Task instructions
Using the records below, return exactly the lines from the one containing "468 284 7074" through the last, and omit pictures.

Exercise inputs
-.-.-
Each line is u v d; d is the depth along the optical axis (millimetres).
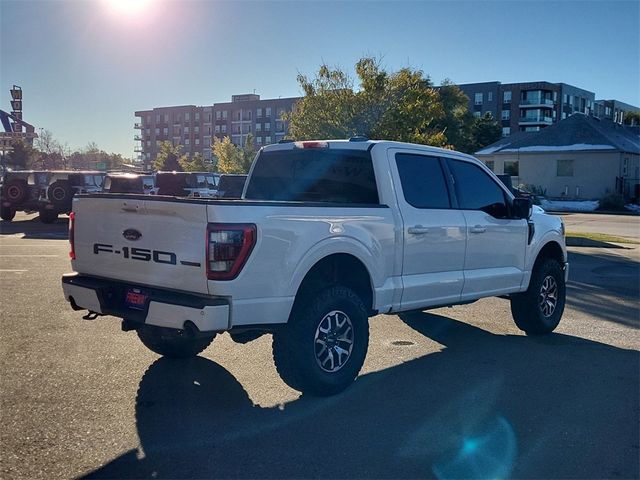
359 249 5832
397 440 4812
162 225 5176
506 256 7566
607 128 52656
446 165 7039
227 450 4602
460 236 6922
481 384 6133
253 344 7406
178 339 6207
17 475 4129
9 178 26234
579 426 5113
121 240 5465
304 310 5473
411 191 6559
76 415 5160
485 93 102312
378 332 8188
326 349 5641
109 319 8406
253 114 124000
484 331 8344
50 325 8031
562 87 104062
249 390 5863
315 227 5445
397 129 20156
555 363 6875
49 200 24547
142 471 4254
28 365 6406
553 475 4285
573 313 9523
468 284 7074
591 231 25594
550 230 8250
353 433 4934
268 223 5109
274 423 5109
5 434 4750
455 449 4664
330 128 20703
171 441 4730
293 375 5477
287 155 7199
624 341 7895
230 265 4922
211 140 129375
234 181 19016
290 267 5250
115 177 24109
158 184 23125
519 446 4727
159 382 6016
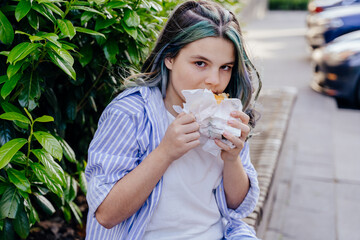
-.-.-
Exercise solution
468 284 7074
591 231 25594
550 230 8250
353 433 4934
268 223 5109
274 423 5109
5 434 4750
455 449 4664
330 128 20703
171 441 4730
293 375 5477
287 155 7199
624 341 7895
230 265 4922
211 140 129375
234 181 19016
290 267 5250
115 177 24109
158 184 23125
519 446 4727
159 382 6016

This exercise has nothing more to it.